● READING PASSAGE:
----------------------------------------

Let's check what data files are available.

In [None]:
IS_LOCAL = False
if(IS_LOCAL):
    PATH="../input/careercon/"
else:
    PATH="../input/"
os.listdir(PATH)

Let's load the data.

In [None]:
%%time
X_train = pd.read_csv(os.path.join(PATH, 'X_train.csv'))
X_test = pd.read_csv(os.path.join(PATH, 'X_test.csv'))
y_train = pd.read_csv(os.path.join(PATH, 'y_train.csv'))

In [None]:
print("Train X: {}\nTrain y: {}\nTest X: {}".format(X_train.shape, y_train.shape, X_test.shape))

We can observe that train data and labels have different number of rows.

# <a id='3'>Data exploration</a>  

## <a id='31'>Check the data</a>  

Let's check the train and test set.

In [None]:
X_train.head()

In [None]:
y_train.head()

In [None]:
X_test.head()

X_train and X_test datasets have the following entries:  

* series and measurements identifiers: **row_id**, **series_id**, **measurement_number**: these identify uniquely a series and measurement; there are 3809 series, each with max 127 measurements;  
* measurement orientations: **orientation_X**, **orientation_Y**, **orientation_Z**, **orientation_W**;   
* angular velocities: **angular_velocity_X**, **angular_velocity_Y**, **angular_velocity_Z**;
* linear accelerations: **linear_acceleration_X**, **linear_acceleration_Y**, **linear_acceleration_Z**.

y_train has the following columns:  

* **series_id** - this corresponds to the series in train data;  
* **group_id**;  
* **surface** - this is the surface type that need to be predicted.



In [None]:
def missing_data(data):
    total = data.isnull().sum()
    percent = (data.isnull().sum()/data.isnull().count()*100)
    tt = pd.concat([total, percent], axis=1, keys=['Total', 'Percent'])
    types = []
    for col in data.columns:
        dtype = str(data[col].dtype)

----------------------------------------

● GIVEN DATA:
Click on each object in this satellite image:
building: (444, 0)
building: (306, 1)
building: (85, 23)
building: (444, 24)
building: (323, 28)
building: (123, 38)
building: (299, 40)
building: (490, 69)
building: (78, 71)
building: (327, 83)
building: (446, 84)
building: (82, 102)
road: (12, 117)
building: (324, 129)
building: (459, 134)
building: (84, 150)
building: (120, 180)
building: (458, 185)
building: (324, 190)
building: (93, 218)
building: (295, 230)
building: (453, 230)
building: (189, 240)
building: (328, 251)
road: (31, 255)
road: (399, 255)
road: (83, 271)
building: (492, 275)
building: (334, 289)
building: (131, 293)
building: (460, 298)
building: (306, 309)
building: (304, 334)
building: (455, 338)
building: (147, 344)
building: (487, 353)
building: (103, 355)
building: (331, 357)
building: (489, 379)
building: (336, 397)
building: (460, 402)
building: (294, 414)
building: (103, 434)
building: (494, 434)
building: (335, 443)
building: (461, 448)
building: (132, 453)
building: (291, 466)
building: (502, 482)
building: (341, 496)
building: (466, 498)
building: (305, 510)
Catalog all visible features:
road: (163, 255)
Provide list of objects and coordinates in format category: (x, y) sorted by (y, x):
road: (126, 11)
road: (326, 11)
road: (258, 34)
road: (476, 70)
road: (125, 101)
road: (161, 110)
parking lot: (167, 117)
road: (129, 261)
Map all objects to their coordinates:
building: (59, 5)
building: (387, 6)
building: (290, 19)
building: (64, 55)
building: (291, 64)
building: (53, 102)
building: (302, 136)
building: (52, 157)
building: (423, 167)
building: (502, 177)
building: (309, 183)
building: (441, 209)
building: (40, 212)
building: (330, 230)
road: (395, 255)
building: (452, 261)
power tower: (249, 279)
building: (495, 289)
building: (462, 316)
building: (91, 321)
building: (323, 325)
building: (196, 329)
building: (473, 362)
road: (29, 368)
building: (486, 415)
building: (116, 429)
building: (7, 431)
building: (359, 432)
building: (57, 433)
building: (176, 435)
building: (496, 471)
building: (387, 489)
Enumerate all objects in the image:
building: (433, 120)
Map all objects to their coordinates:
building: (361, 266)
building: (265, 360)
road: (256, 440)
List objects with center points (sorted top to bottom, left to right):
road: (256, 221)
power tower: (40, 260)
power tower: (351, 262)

----------------------------------------

● WRITTEN INSTRUCTION 1:
Copy the notebook excerpt word for word, from "y_train has the" to "percent = (data.isnull().sum()/data.isnull().count()*100)".
● WRITTEN INSTRUCTION 2:
List every column name that the notebook excerpt gives under measurement orientations.
● WRITTEN INSTRUCTION 3:
Decide whether each statement agrees with the notebook excerpt, and support each answer with its deciding words quoted from the excerpt. (a) The data contains 3809 series. (b) The train data and the labels have the same number of rows. (c) IS_LOCAL is set to True.

● TASK RESULT 1:
y_train has the following columns:  

* **series_id** - this corresponds to the series in train data;  
* **group_id**;  
* **surface** - this is the surface type that need to be predicted.



In [None]:
def missing_data(data):
    total = data.isnull().sum()
    percent = (data.isnull().sum()/data.isnull().count()*100)

● TASK RESULT 2:
orientation_X, orientation_Y, orientation_Z, orientation_W

● TASK RESULT 3:
(a) Yes: "there are 3809 series, each with max 127 measurements"
(b) No: "We can observe that train data and labels have different number of rows."
(c) No: "IS_LOCAL = False"